=== GIVEN DATA ===
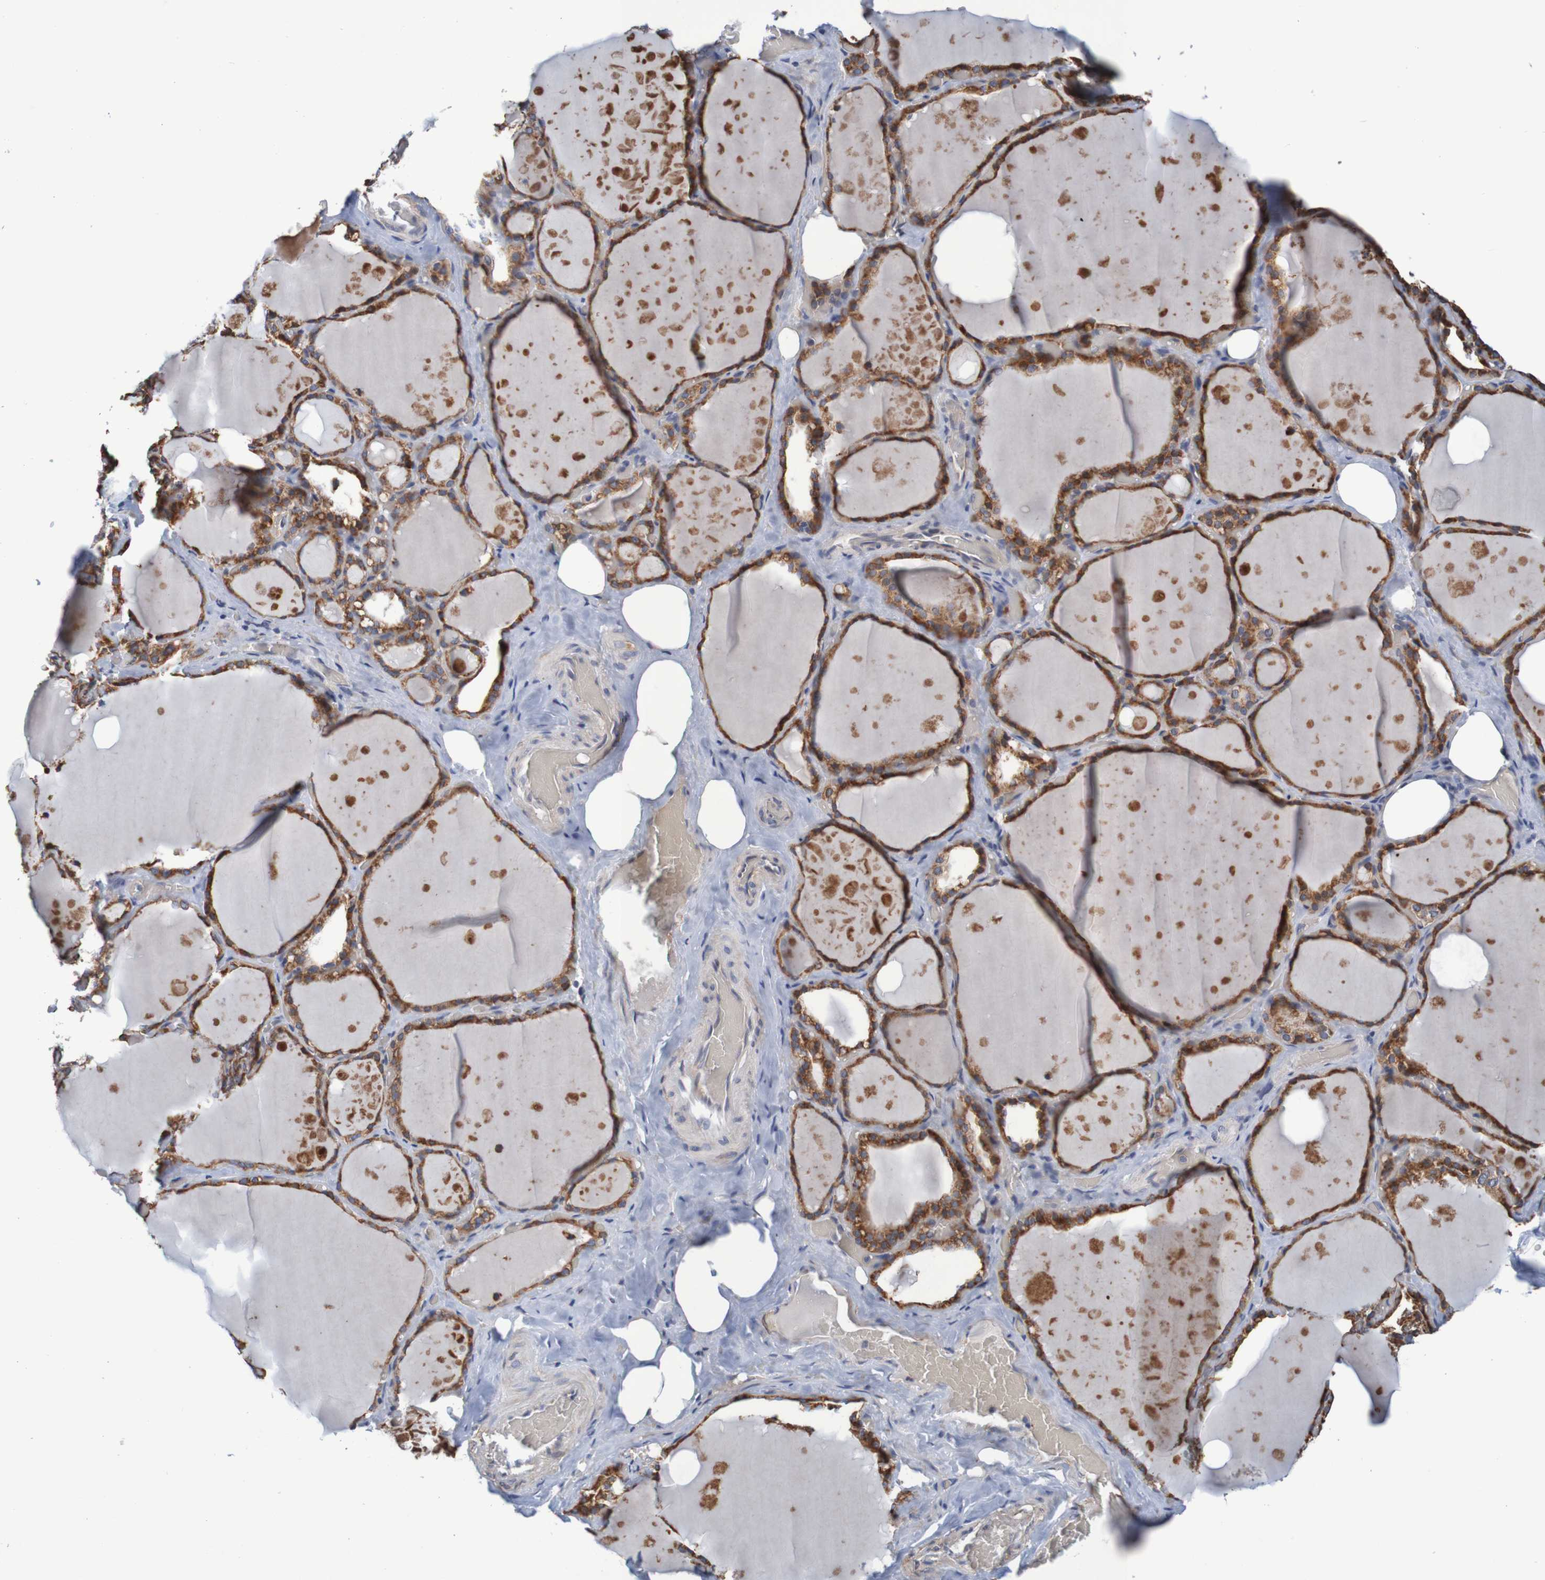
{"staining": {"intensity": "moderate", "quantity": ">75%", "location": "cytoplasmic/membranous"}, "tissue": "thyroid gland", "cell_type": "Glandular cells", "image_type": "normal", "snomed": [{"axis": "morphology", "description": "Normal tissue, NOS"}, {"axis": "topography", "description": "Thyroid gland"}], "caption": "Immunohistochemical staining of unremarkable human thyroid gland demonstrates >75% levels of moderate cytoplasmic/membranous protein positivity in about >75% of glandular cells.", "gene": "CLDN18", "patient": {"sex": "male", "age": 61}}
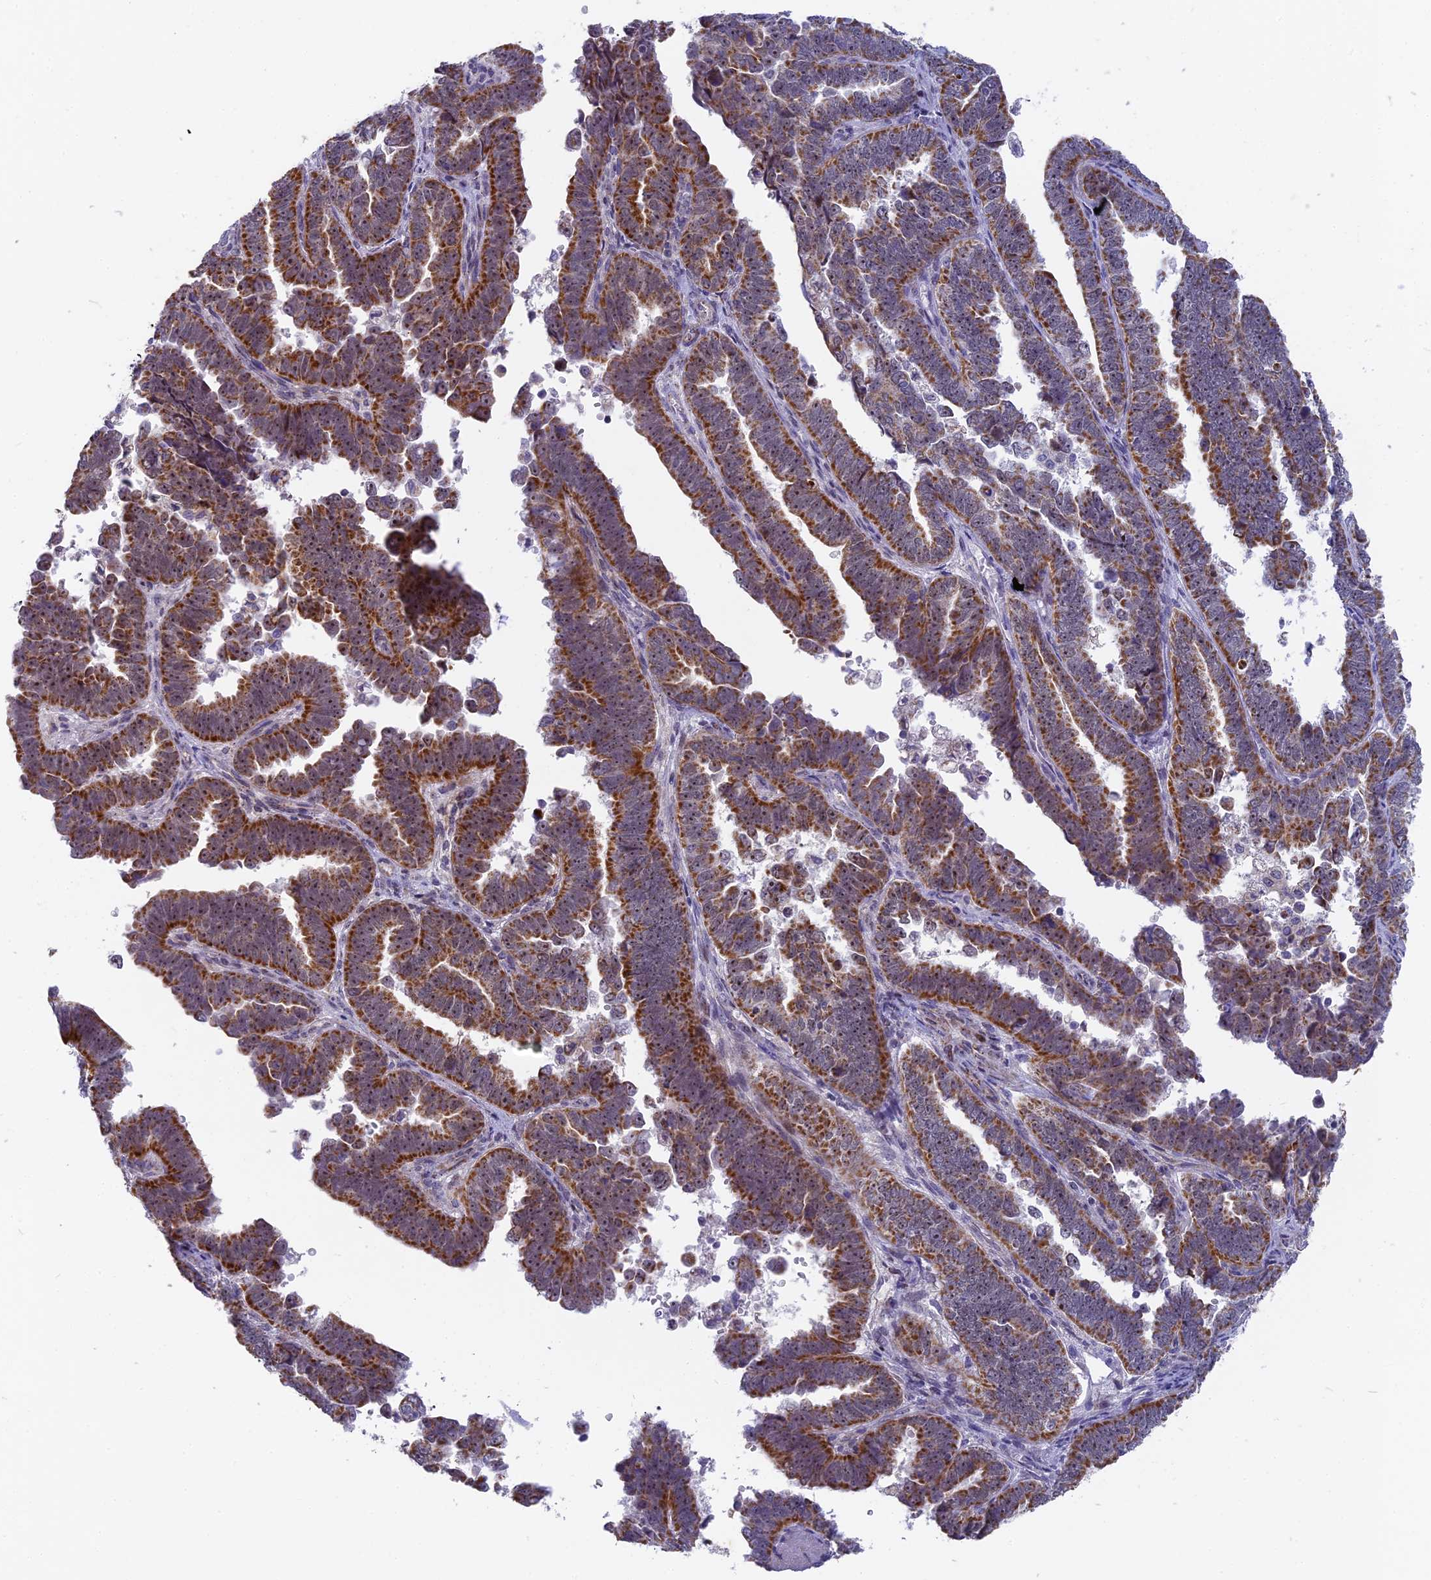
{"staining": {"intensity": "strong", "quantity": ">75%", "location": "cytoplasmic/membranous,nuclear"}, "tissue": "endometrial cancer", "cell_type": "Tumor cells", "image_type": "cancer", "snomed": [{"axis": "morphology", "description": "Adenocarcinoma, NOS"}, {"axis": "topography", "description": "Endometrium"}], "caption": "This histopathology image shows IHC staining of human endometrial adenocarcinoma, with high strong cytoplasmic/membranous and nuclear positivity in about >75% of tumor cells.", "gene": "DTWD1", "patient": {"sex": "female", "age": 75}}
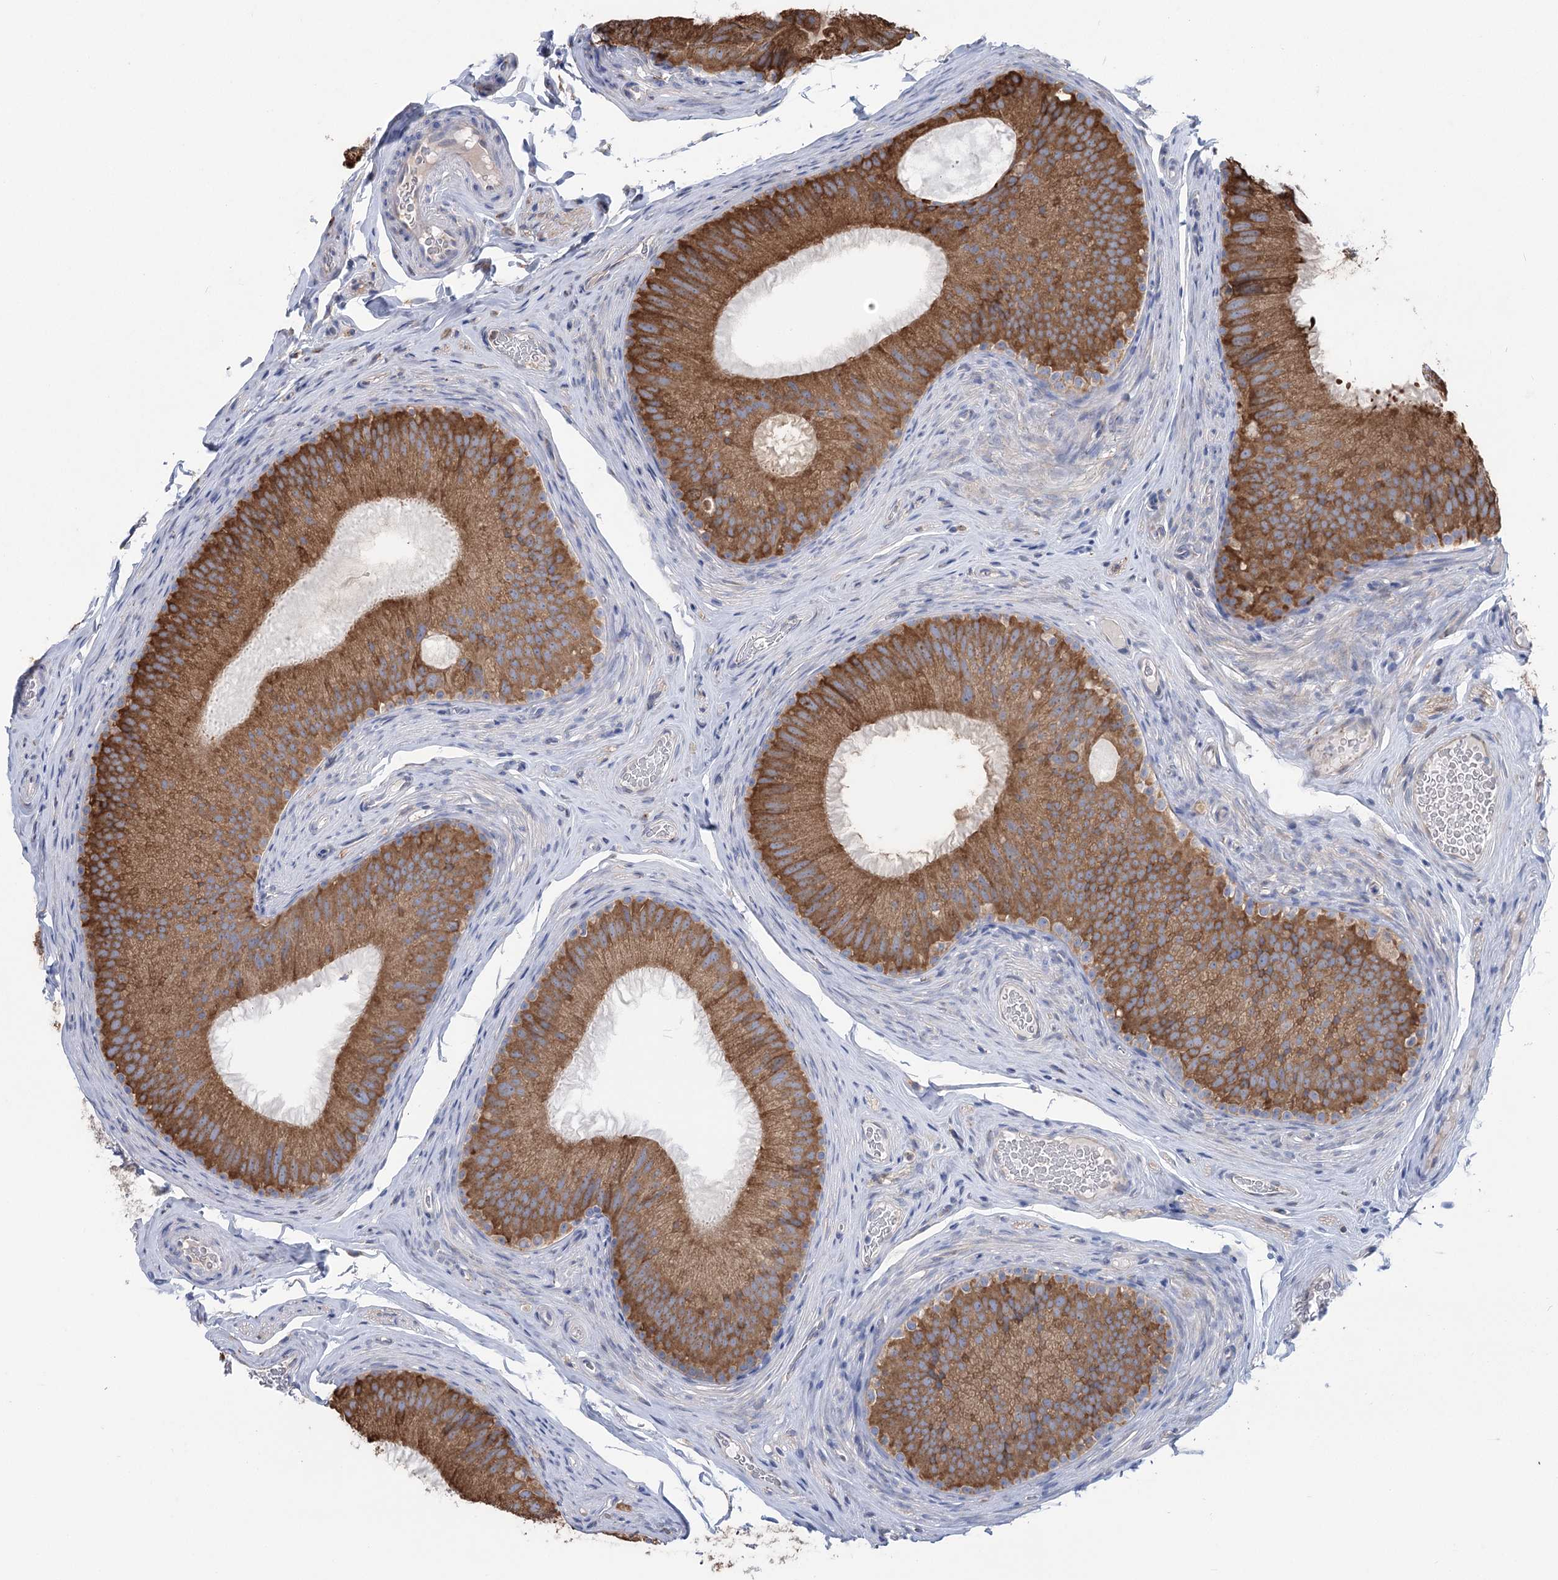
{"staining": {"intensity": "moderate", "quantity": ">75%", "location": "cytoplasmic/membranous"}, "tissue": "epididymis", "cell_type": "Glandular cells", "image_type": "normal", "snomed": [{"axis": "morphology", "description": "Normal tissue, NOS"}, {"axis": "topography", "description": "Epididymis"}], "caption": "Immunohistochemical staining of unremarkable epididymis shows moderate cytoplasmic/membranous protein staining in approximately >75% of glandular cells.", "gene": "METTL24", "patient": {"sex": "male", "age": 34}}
===
**TASK INSTRUCTIONS**
Everything in the listing above must be restated word for word, except the images.

**EXERCISE RESPONSE**
{"staining": {"intensity": "moderate", "quantity": ">75%", "location": "cytoplasmic/membranous"}, "tissue": "thyroid gland", "cell_type": "Glandular cells", "image_type": "normal", "snomed": [{"axis": "morphology", "description": "Normal tissue, NOS"}, {"axis": "topography", "description": "Thyroid gland"}], "caption": "Immunohistochemical staining of unremarkable human thyroid gland demonstrates >75% levels of moderate cytoplasmic/membranous protein positivity in about >75% of glandular cells.", "gene": "CLDN18", "patient": {"sex": "male", "age": 61}}
{"staining": {"intensity": "strong", "quantity": ">75%", "location": "cytoplasmic/membranous,nuclear"}, "tissue": "endometrial cancer", "cell_type": "Tumor cells", "image_type": "cancer", "snomed": [{"axis": "morphology", "description": "Adenocarcinoma, NOS"}, {"axis": "topography", "description": "Endometrium"}], "caption": "This histopathology image shows IHC staining of human endometrial adenocarcinoma, with high strong cytoplasmic/membranous and nuclear positivity in about >75% of tumor cells.", "gene": "DTWD1", "patient": {"sex": "female", "age": 75}}
{"staining": {"intensity": "moderate", "quantity": ">75%", "location": "cytoplasmic/membranous"}, "tissue": "epididymis", "cell_type": "Glandular cells", "image_type": "normal", "snomed": [{"axis": "morphology", "description": "Normal tissue, NOS"}, {"axis": "topography", "description": "Epididymis"}], "caption": "Immunohistochemical staining of unremarkable epididymis shows moderate cytoplasmic/membranous protein staining in approximately >75% of glandular cells.", "gene": "METTL24", "patient": {"sex": "male", "age": 34}}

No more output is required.